Le prix de la FSTF au meilleur picador de cette corrida a été octroyé à Antonio García Berbosa, picador de Joselillo, pour la manière dont il a piqué le cinquième taureau.

Lundi matin : Flor de Jara

Antonio Barrera (qui remplaçait Yvan Fandino blessé) – J.B. Bautista et David Mora.
Belle présentation notamment les trois derniers. Ils allèrent 15 fois au cheval.

Barrera a été rappelé : il reste courageux, combattant, ce qu’aime Vic. Bien que n’ayant pas coupé d’oreille, il reviendra sûrement.


Juan Bautista Flor de Jara Vic-Fezensac 28052012 Photo : © Ferdinand De Marchi

Jean Baptiste, très professionnel, consciencieux, même lorsqu’il est un peu débordé il se récupère (une oreille a récompensé son travail).


David Mora Flor de Jara Vic-Fezensac 28052012 Photo : © Ferdinand De Marchi

Mora a été la révélation de l’année passée. Il construit bien ses faenas et domine surtout à la cape.

Nous ne sommes pas déçus, les toros existent encore. Malgré quelques éternels grincheux, il existe des raisons d’espérer.
« Si on essayait d’être heureux, ne serait-ce que pour donner l’exemple ! »

André Régagnon

Dimanche 27 mai, corrida de La Cruz à Vic

par Jean-Louis Comte


La Cruz Vic-Fezensac 27052012 Photo : © Ferdinand De Marchi

Belle après-midi ce dimanche 27 mai 2012 pour les aficionados de Vic.
Ils ont été comblés avec le lot de l’élevage « La Cruz ». Bien présentés, homogènes et très encastés conformes au sang d’origine, de force toutefois inégale. Le 5 ème et le 6 ème ont mis à l’épreuve la cavalerie de BONIJOL, toujours d’excellente tenue.

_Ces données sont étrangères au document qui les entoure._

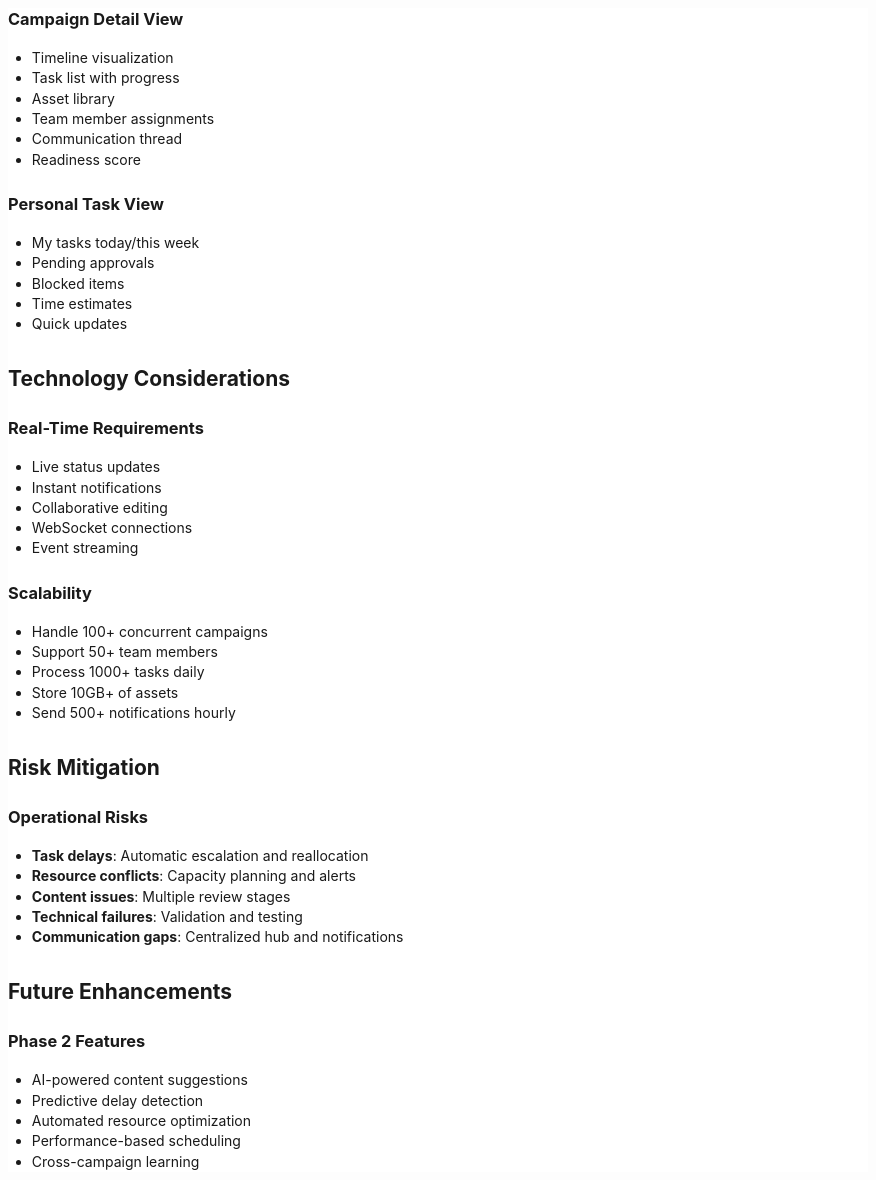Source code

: ### Campaign Detail View
- Timeline visualization
- Task list with progress
- Asset library
- Team member assignments
- Communication thread
- Readiness score

### Personal Task View
- My tasks today/this week
- Pending approvals
- Blocked items
- Time estimates
- Quick updates

## Technology Considerations

### Real-Time Requirements
- Live status updates
- Instant notifications
- Collaborative editing
- WebSocket connections
- Event streaming

### Scalability
- Handle 100+ concurrent campaigns
- Support 50+ team members
- Process 1000+ tasks daily
- Store 10GB+ of assets
- Send 500+ notifications hourly

## Risk Mitigation

### Operational Risks
- **Task delays**: Automatic escalation and reallocation
- **Resource conflicts**: Capacity planning and alerts
- **Content issues**: Multiple review stages
- **Technical failures**: Validation and testing
- **Communication gaps**: Centralized hub and notifications

## Future Enhancements

### Phase 2 Features
- AI-powered content suggestions
- Predictive delay detection
- Automated resource optimization
- Performance-based scheduling
- Cross-campaign learning
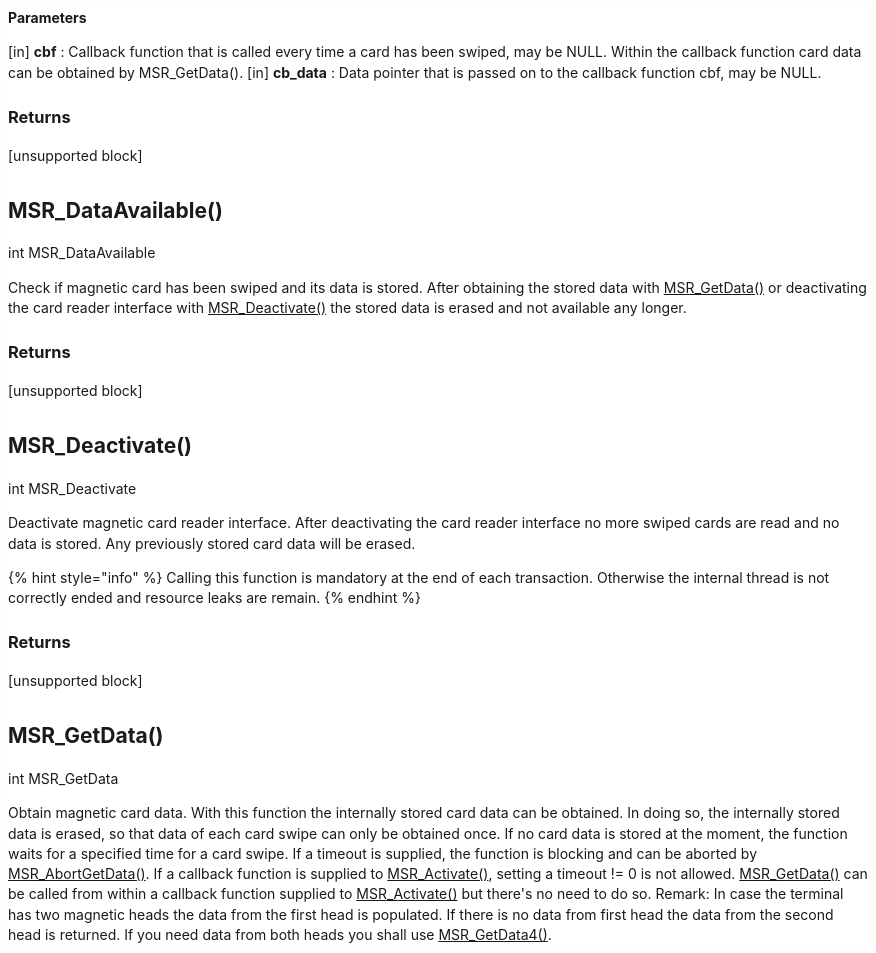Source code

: **Parameters**

\[in\] **cbf** : Callback function that is called every time a card has been swiped, may be NULL. Within the callback function card data can be obtained by MSR_GetData(). \[in\] **cb_data** : Data pointer that is passed on to the callback function cbf, may be NULL.

### Returns

\[unsupported block\]

## MSR_DataAvailable() <a href="#a8096fa193f035eb4b80673260d720477" id="a8096fa193f035eb4b80673260d720477"></a>

<p>int MSR_DataAvailable</p>

Check if magnetic card has been swiped and its data is stored. After obtaining the stored data with [MSR_GetData()](#ad00fdde838f486d43be689650ab58d43) or deactivating the card reader interface with [MSR_Deactivate()](#aac28b2c3771f8221fc26a35f0fd6d0f8) the stored data is erased and not available any longer.

### Returns

\[unsupported block\]

## MSR_Deactivate() <a href="#aac28b2c3771f8221fc26a35f0fd6d0f8" id="aac28b2c3771f8221fc26a35f0fd6d0f8"></a>

<p>int MSR_Deactivate</p>

Deactivate magnetic card reader interface. After deactivating the card reader interface no more swiped cards are read and no data is stored. Any previously stored card data will be erased.

{% hint style="info" %}
Calling this function is mandatory at the end of each transaction. Otherwise the internal thread is not correctly ended and resource leaks are remain.
{% endhint %}

### Returns

\[unsupported block\]

## MSR_GetData() <a href="#ad00fdde838f486d43be689650ab58d43" id="ad00fdde838f486d43be689650ab58d43"></a>

<p>int MSR_GetData</p>

Obtain magnetic card data. With this function the internally stored card data can be obtained. In doing so, the internally stored data is erased, so that data of each card swipe can only be obtained once. If no card data is stored at the moment, the function waits for a specified time for a card swipe. If a timeout is supplied, the function is blocking and can be aborted by [MSR_AbortGetData()](#a70fedc4ea5687982f39102e2738d8ef5). If a callback function is supplied to [MSR_Activate()](#a1e92fd29720fecbf50da24a30c7b512f), setting a timeout != 0 is not allowed. [MSR_GetData()](#ad00fdde838f486d43be689650ab58d43) can be called from within a callback function supplied to [MSR_Activate()](#a1e92fd29720fecbf50da24a30c7b512f) but there\'s no need to do so.
Remark: In case the terminal has two magnetic heads the data from the first head is populated. If there is no data from first head the data from the second head is returned. If you need data from both heads you shall use [MSR_GetData4()](#a7436a0f6d88d3eb717c10025325b47e8).

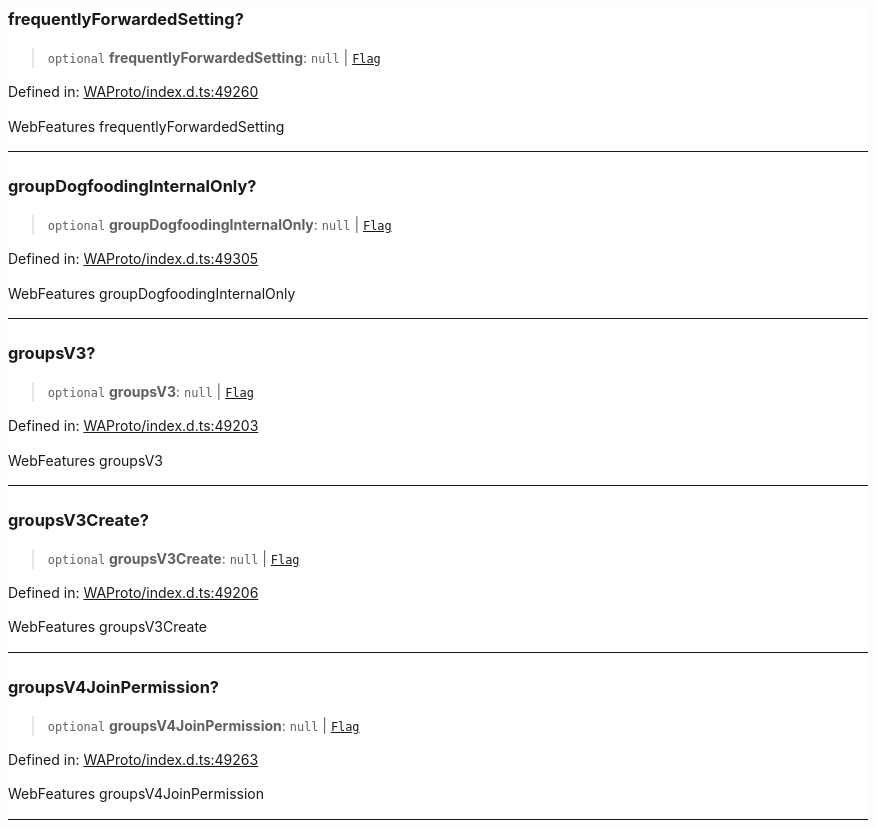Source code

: ### frequentlyForwardedSetting?

> `optional` **frequentlyForwardedSetting**: `null` \| [`Flag`](../namespaces/WebFeatures/enumerations/Flag.md)

Defined in: [WAProto/index.d.ts:49260](https://github.com/Fokusdotid/Baileys/blob/4c54e9ae0a9f37422d51e97c3454891bf06f36e1/WAProto/index.d.ts#L49260)

WebFeatures frequentlyForwardedSetting

***

### groupDogfoodingInternalOnly?

> `optional` **groupDogfoodingInternalOnly**: `null` \| [`Flag`](../namespaces/WebFeatures/enumerations/Flag.md)

Defined in: [WAProto/index.d.ts:49305](https://github.com/Fokusdotid/Baileys/blob/4c54e9ae0a9f37422d51e97c3454891bf06f36e1/WAProto/index.d.ts#L49305)

WebFeatures groupDogfoodingInternalOnly

***

### groupsV3?

> `optional` **groupsV3**: `null` \| [`Flag`](../namespaces/WebFeatures/enumerations/Flag.md)

Defined in: [WAProto/index.d.ts:49203](https://github.com/Fokusdotid/Baileys/blob/4c54e9ae0a9f37422d51e97c3454891bf06f36e1/WAProto/index.d.ts#L49203)

WebFeatures groupsV3

***

### groupsV3Create?

> `optional` **groupsV3Create**: `null` \| [`Flag`](../namespaces/WebFeatures/enumerations/Flag.md)

Defined in: [WAProto/index.d.ts:49206](https://github.com/Fokusdotid/Baileys/blob/4c54e9ae0a9f37422d51e97c3454891bf06f36e1/WAProto/index.d.ts#L49206)

WebFeatures groupsV3Create

***

### groupsV4JoinPermission?

> `optional` **groupsV4JoinPermission**: `null` \| [`Flag`](../namespaces/WebFeatures/enumerations/Flag.md)

Defined in: [WAProto/index.d.ts:49263](https://github.com/Fokusdotid/Baileys/blob/4c54e9ae0a9f37422d51e97c3454891bf06f36e1/WAProto/index.d.ts#L49263)

WebFeatures groupsV4JoinPermission

***

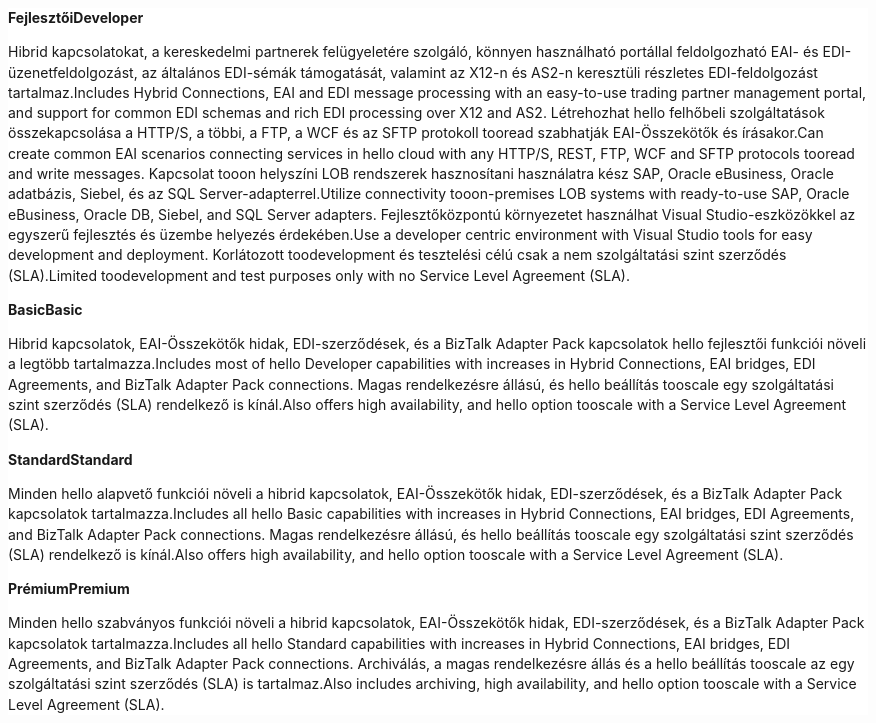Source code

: <span data-ttu-id="071f1-111">**Fejlesztői**</span><span class="sxs-lookup"><span data-stu-id="071f1-111">**Developer**</span></span>

<span data-ttu-id="071f1-112">Hibrid kapcsolatokat, a kereskedelmi partnerek felügyeletére szolgáló, könnyen használható portállal feldolgozható EAI- és EDI-üzenetfeldolgozást, az általános EDI-sémák támogatását, valamint az X12-n és AS2-n keresztüli részletes EDI-feldolgozást tartalmaz.</span><span class="sxs-lookup"><span data-stu-id="071f1-112">Includes Hybrid Connections, EAI and EDI message processing with an easy-to-use trading partner management portal, and support for common EDI schemas and rich EDI processing over X12 and AS2.</span></span> <span data-ttu-id="071f1-113">Létrehozhat hello felhőbeli szolgáltatások összekapcsolása a HTTP/S, a többi, a FTP, a WCF és az SFTP protokoll tooread szabhatják EAI-Összekötők és írásakor.</span><span class="sxs-lookup"><span data-stu-id="071f1-113">Can create common EAI scenarios connecting services in hello cloud with any HTTP/S, REST, FTP, WCF and SFTP protocols tooread and write messages.</span></span>  <span data-ttu-id="071f1-114">Kapcsolat tooon helyszíni LOB rendszerek hasznosítani használatra kész SAP, Oracle eBusiness, Oracle adatbázis, Siebel, és az SQL Server-adapterrel.</span><span class="sxs-lookup"><span data-stu-id="071f1-114">Utilize connectivity tooon-premises LOB systems with ready-to-use SAP, Oracle eBusiness, Oracle DB, Siebel, and SQL Server adapters.</span></span> <span data-ttu-id="071f1-115">Fejlesztőközpontú környezetet használhat Visual Studio-eszközökkel az egyszerű fejlesztés és üzembe helyezés érdekében.</span><span class="sxs-lookup"><span data-stu-id="071f1-115">Use a developer centric environment with Visual Studio tools for easy development and deployment.</span></span> <span data-ttu-id="071f1-116">Korlátozott toodevelopment és tesztelési célú csak a nem szolgáltatási szint szerződés (SLA).</span><span class="sxs-lookup"><span data-stu-id="071f1-116">Limited toodevelopment and test purposes only with no Service Level Agreement (SLA).</span></span>

<span data-ttu-id="071f1-117">**Basic**</span><span class="sxs-lookup"><span data-stu-id="071f1-117">**Basic**</span></span>

<span data-ttu-id="071f1-118">Hibrid kapcsolatok, EAI-Összekötők hidak, EDI-szerződések, és a BizTalk Adapter Pack kapcsolatok hello fejlesztői funkciói növeli a legtöbb tartalmazza.</span><span class="sxs-lookup"><span data-stu-id="071f1-118">Includes most of hello Developer capabilities with increases in Hybrid Connections, EAI bridges, EDI Agreements, and BizTalk Adapter Pack connections.</span></span> <span data-ttu-id="071f1-119">Magas rendelkezésre állású, és hello beállítás tooscale egy szolgáltatási szint szerződés (SLA) rendelkező is kínál.</span><span class="sxs-lookup"><span data-stu-id="071f1-119">Also offers high availability, and hello option tooscale with a Service Level Agreement (SLA).</span></span>

<span data-ttu-id="071f1-120">**Standard**</span><span class="sxs-lookup"><span data-stu-id="071f1-120">**Standard**</span></span>

<span data-ttu-id="071f1-121">Minden hello alapvető funkciói növeli a hibrid kapcsolatok, EAI-Összekötők hidak, EDI-szerződések, és a BizTalk Adapter Pack kapcsolatok tartalmazza.</span><span class="sxs-lookup"><span data-stu-id="071f1-121">Includes all hello Basic capabilities with increases in Hybrid Connections, EAI bridges, EDI Agreements, and BizTalk Adapter Pack connections.</span></span> <span data-ttu-id="071f1-122">Magas rendelkezésre állású, és hello beállítás tooscale egy szolgáltatási szint szerződés (SLA) rendelkező is kínál.</span><span class="sxs-lookup"><span data-stu-id="071f1-122">Also offers high availability, and hello option tooscale with a Service Level Agreement (SLA).</span></span>

<span data-ttu-id="071f1-123">**Prémium**</span><span class="sxs-lookup"><span data-stu-id="071f1-123">**Premium**</span></span>

<span data-ttu-id="071f1-124">Minden hello szabványos funkciói növeli a hibrid kapcsolatok, EAI-Összekötők hidak, EDI-szerződések, és a BizTalk Adapter Pack kapcsolatok tartalmazza.</span><span class="sxs-lookup"><span data-stu-id="071f1-124">Includes all hello Standard capabilities with increases in Hybrid Connections, EAI bridges, EDI Agreements, and BizTalk Adapter Pack connections.</span></span> <span data-ttu-id="071f1-125">Archiválás, a magas rendelkezésre állás és a hello beállítás tooscale az egy szolgáltatási szint szerződés (SLA) is tartalmaz.</span><span class="sxs-lookup"><span data-stu-id="071f1-125">Also includes archiving, high availability, and hello option tooscale with a Service Level Agreement (SLA).</span></span>
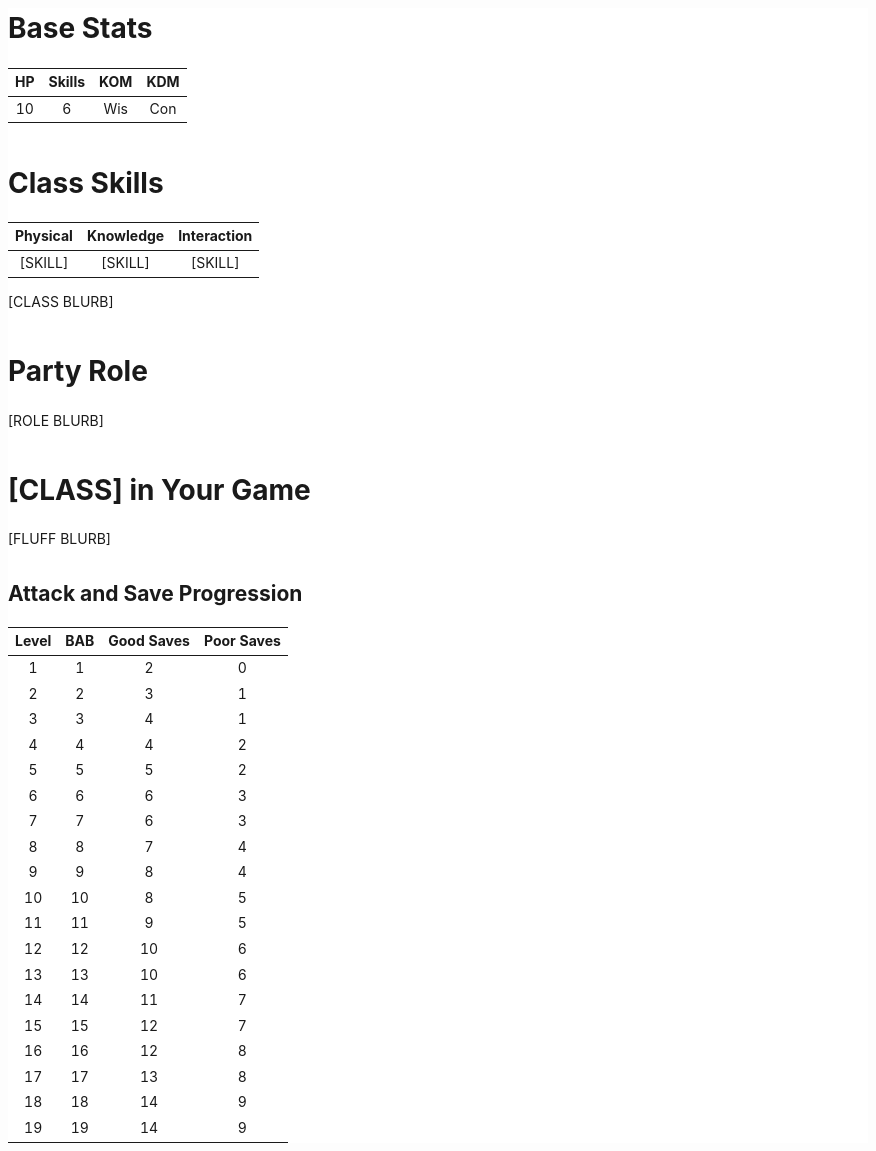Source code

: # Base Stats

|HP |Skills|KOM|KDM|
|:-:|:----:|:-:|:-:|
|10|6|Wis|Con|

# Class Skills
|Physical |Knowledge|Interaction|
|:-----:|:-----:|:-----:|
|[SKILL]|[SKILL]|[SKILL]

[CLASS BLURB]

# Party Role

[ROLE BLURB]

# [CLASS] in Your Game 

[FLUFF BLURB]

## Attack and Save Progression

|Level|BAB|Good Saves|Poor Saves|
|:---:|:-:|:--------:|:--------:|
|1 |1 |2 |0 |
|2 |2 |3 |1 |
|3 |3 |4 |1 |
|4 |4 |4 |2 |
|5 |5 |5 |2 |
|6 |6 |6 |3 |
|7 |7 |6 |3 |
|8 |8 |7 |4 |
|9 |9 |8 |4 |
|10|10|8 |5 |
|11|11|9 |5 |
|12|12|10|6 |
|13|13|10|6 |
|14|14|11|7 |
|15|15|12|7 |
|16|16|12|8 |
|17|17|13|8 |
|18|18|14|9 |
|19|19|14|9 |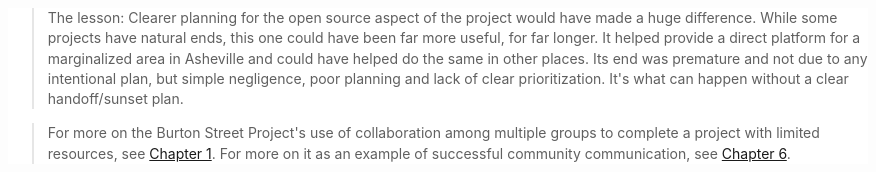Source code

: > The lesson: Clearer planning for the open source aspect of the project would have made a huge difference. While some projects have natural ends, this one could have been far more useful, for far longer. It helped provide a direct platform for a marginalized area in Asheville and could have helped do the same in other places. Its end was premature and not due to any intentional plan, but simple negligence, poor planning and lack of clear prioritization. It's what can happen without a clear handoff/sunset plan.

> For more on the Burton Street Project's use of collaboration among multiple groups to complete a project with limited resources, see [Chapter 1](Chapter01-Choosing-Open-Source.md). For more on it as an example of successful community communication, see [Chapter 6](Chapter06-Community.md).
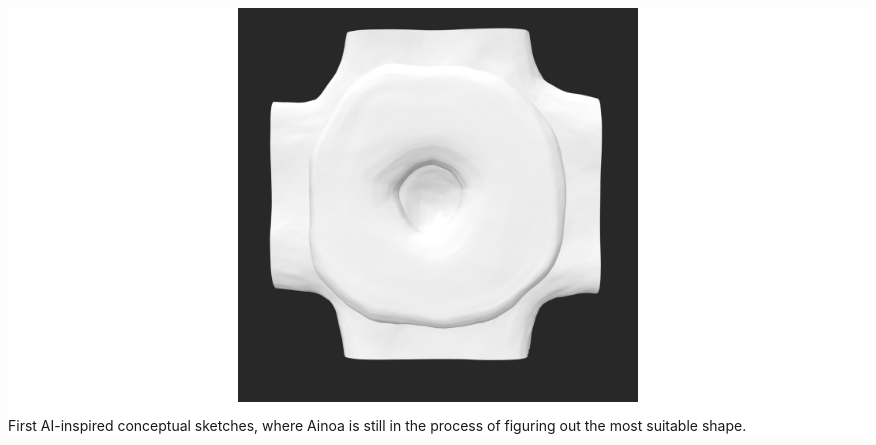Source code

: <img src="process_final_shape.jpg" alt="Final Shape" style="width:400px; display:block; margin-left: auto; margin-right: auto;"/>


First AI-inspired conceptual sketches, where Ainoa is still in the process of figuring out the most suitable shape.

La Cruz Vic-Fezensac 27052012 Photo : © Ferdinand De Marchi

Ces toros sont évidemment sortis avec cette complexité qui est le marqueur de leur caste et qui exige des hommes auxquels ils sont opposés d’exercer dans leur terrain une entrega constante.
Malheureusement, ce ne fut pas le cas des  3 toreros de ce jour.

Julien LESCARRET, à son premier toro, a très judicieusement conduit la lidia pour mener a mas son opposant. A son second, il n’était plus dans le même registre, pas très heureux à la mort. Il voit s’échapper à son premier une oreille possible. 

JOSELILLO, largement dominé par son premier, n’a pu que sauver les apparences. Il a mieux maîtrisé son second sans toutefois pouvoir réellement construire sa faena. Il a, lui aussi été malheureux à la mort et sort sans oreille. 

VELASCO a perdu les papiers avec ses deux toros qui l’on mis en déroute totale. Mauvaise tarde pour lui qui n’avait pas sa place dans ce cartel.

Il faut signaler la bonne initiative des organisateurs vicois qui ont soutenu     le label « Toros de France », en singularisant le tierco de varas, comme il l’est  en corrida concours. Toujours excellente initiative pour la prime donnée au piquero qui a su le mieux mettre en valeur cette suerte et le toro. (le 2ème piquero de JOSELILLO). L’explication des raisons du choix qui a été  fait au micro est à renouveler. C’est pédagogique et cela peut faire faire évoluer les comportements déviants.